• **Source text**
......
Figure 1 shows the rank changes in DALYs attributable to cancer, and percentage changes in all-age and age-standardized DALY rates between 1990 and 2017. According to GBD 2017, lung cancer now tops the list, having displaced liver cancer to second place and stomach cancer to third place. The age-standardized DALY rates of stomach cancer and esophageal cancer have decreased by more than half over the last 27 years, but stomach cancer and esophageal cancer are still in the top 4, with very large DALYs. The all-age DALY rates of colorectal cancer and breast cancer have increased by 69.8% and 64.9% since 1990, respectively, leading to an increase in their rankings, to become the fifth and sixth positions, respectively. Pancreatic cancer moved from outside the top 10 to 8th place with a 137.7% increase in all-age DALY rates over this period. The age-standardized DALY rate of uterine cancer decreased by 53%, leading to uterine cancer outside the top 20 in 2017.
Figure 1.
Rank changes in disability-adjusted life years (DALYs) attributable to cancers and percentage changes in all-age and age-standardized DALY rates in China from 1990 to 2017. The estimates used to generate this figure were from the Institute for Health Metrics and Evaluation website9. Age-standardized rates were calculated using the GBD reference population10.
Cancer survival
Figure 2 shows the age-standardized 5-year relative cancer survival rates in China from 2003 to 201511. For all combined cancers, the age-standardized 5-year relative survival increased from 30.9% to 40.5% between 2003 and 2015. The 5-year survival rates of common types of cancers generally increased, except for pancreatic cancer. Significant upward trends in the relative survival rates were observed for larynx, esophagus, bone, stomach, corpus uteri, cervix, thyroid, and bladder cancers. The largest improvements in the 5-year relative survival rates were observed in cervix, uterus, thyroid, and bone cancers. The improvement in cancer survival could be attributed to many factors, including improved treatments, increased screening uptake rates, and the expansion of health insurance. In addition, the disparity of urban and countryside rates has been reduced over time, though the gap remains significant. The 5-year relative cancer survival adjusted by age, sex, and cancer type has increased from 34.8% in 2003–2005 to 38.1% in 2012–2015 in urban areas. During the same period, the rates in rural areas increased from 24.6% to 34.5%11. Despite these improvements, there is still room for growth in cancer survival in China. Compared with its East Asian neighbors, Japan and the Republic of Korea, China has relatively lower survival rates of breast, prostate, thyroid, colorectal, and stomach cancers. For example, the 5-year survival rate of stomach cancer was less than 36% in China, which has reached approximately 70% in the Republic of Korea17. Higher screening uptake rates in Japan and the Republic of Korea are thought to be the main reasons, which involves the inflation of cancer incidence and promotion of the detection of cancer in its early stages18.
......
• **Data supplied**
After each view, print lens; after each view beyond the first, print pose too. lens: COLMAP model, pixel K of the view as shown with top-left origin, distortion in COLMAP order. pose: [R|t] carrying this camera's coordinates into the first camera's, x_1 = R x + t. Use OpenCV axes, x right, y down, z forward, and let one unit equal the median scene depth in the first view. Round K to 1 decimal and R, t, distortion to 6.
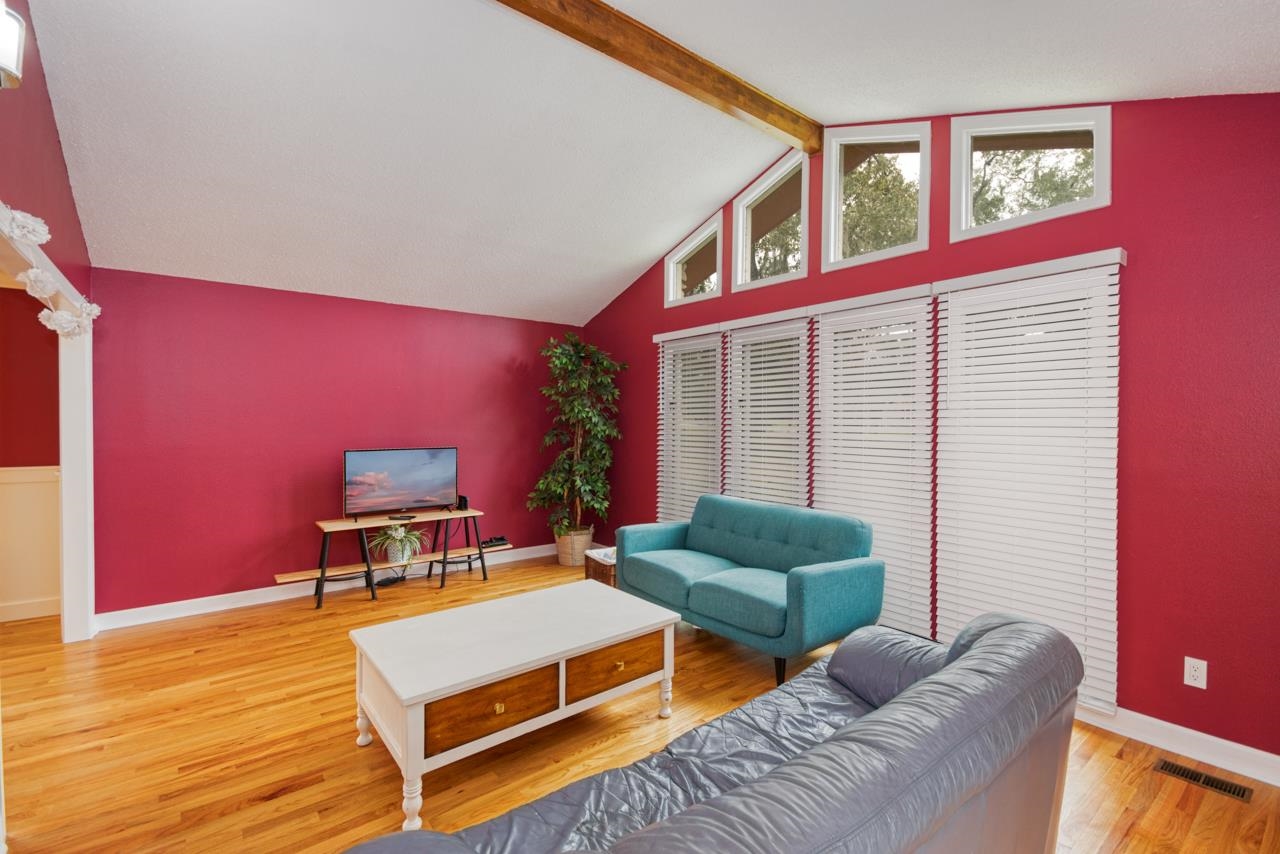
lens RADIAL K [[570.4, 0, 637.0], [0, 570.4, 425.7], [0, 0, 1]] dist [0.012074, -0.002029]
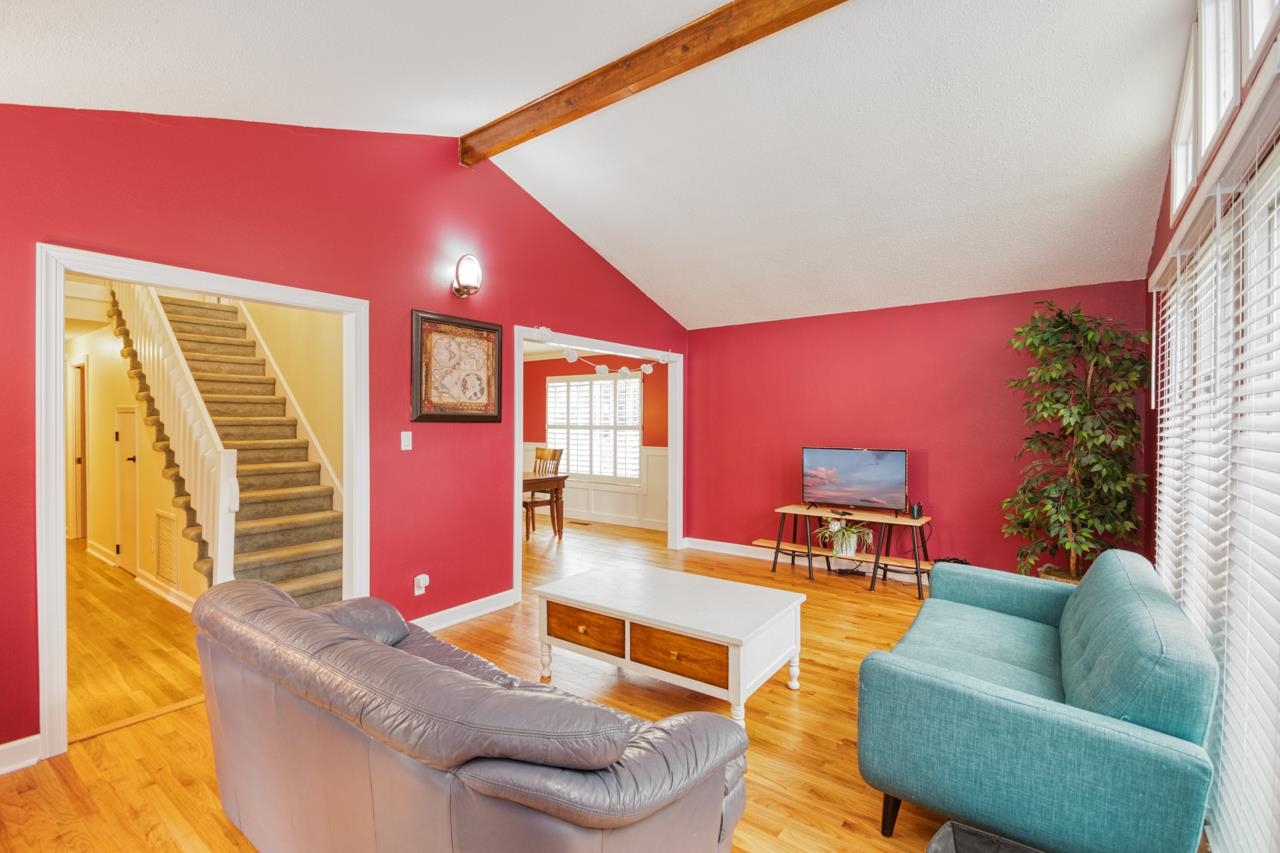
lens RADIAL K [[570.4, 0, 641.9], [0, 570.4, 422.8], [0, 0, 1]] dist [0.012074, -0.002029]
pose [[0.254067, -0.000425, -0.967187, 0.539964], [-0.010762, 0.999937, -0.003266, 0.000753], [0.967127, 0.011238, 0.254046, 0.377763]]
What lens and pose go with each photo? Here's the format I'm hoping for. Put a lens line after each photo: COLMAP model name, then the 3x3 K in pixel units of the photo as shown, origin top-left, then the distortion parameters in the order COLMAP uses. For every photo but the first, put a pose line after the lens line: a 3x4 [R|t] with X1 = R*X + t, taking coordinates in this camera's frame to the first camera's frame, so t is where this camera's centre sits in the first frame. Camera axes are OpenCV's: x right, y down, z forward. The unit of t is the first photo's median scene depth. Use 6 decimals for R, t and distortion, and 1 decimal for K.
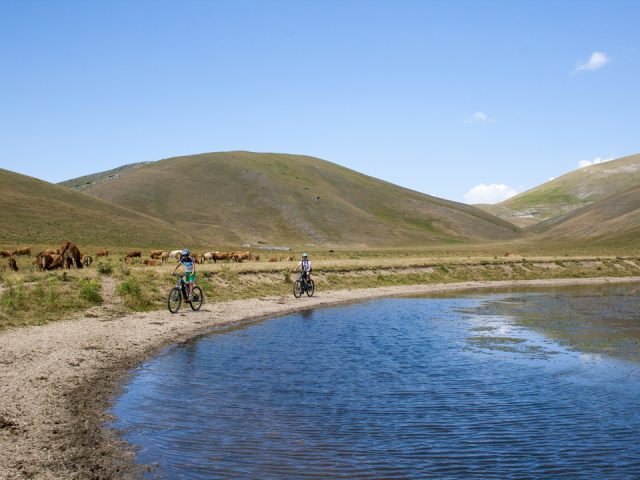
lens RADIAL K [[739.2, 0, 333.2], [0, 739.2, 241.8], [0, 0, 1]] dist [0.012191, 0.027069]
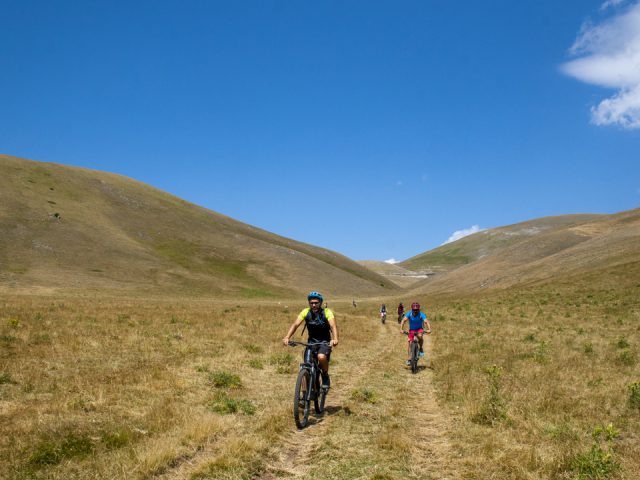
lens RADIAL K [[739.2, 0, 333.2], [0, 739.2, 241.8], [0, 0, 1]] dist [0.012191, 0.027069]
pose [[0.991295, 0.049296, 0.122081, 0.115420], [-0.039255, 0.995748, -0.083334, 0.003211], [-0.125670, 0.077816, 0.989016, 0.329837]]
......
• **Work instructions**
(1) In the cancer passage, what was the age-standardized 5-year relative survival for all combined cancers in 2003 and in 2015?
(2) Please reproduce the cancer passage word for word, starting at "Rank changes in disability-adjusted" and ending at "GBD reference population10.".

• **List of answers**
(1) It was 30.9% in 2003 and 40.5% in 2015.

(2)
Rank changes in disability-adjusted life years (DALYs) attributable to cancers and percentage changes in all-age and age-standardized DALY rates in China from 1990 to 2017. The estimates used to generate this figure were from the Institute for Health Metrics and Evaluation website9. Age-standardized rates were calculated using the GBD reference population10.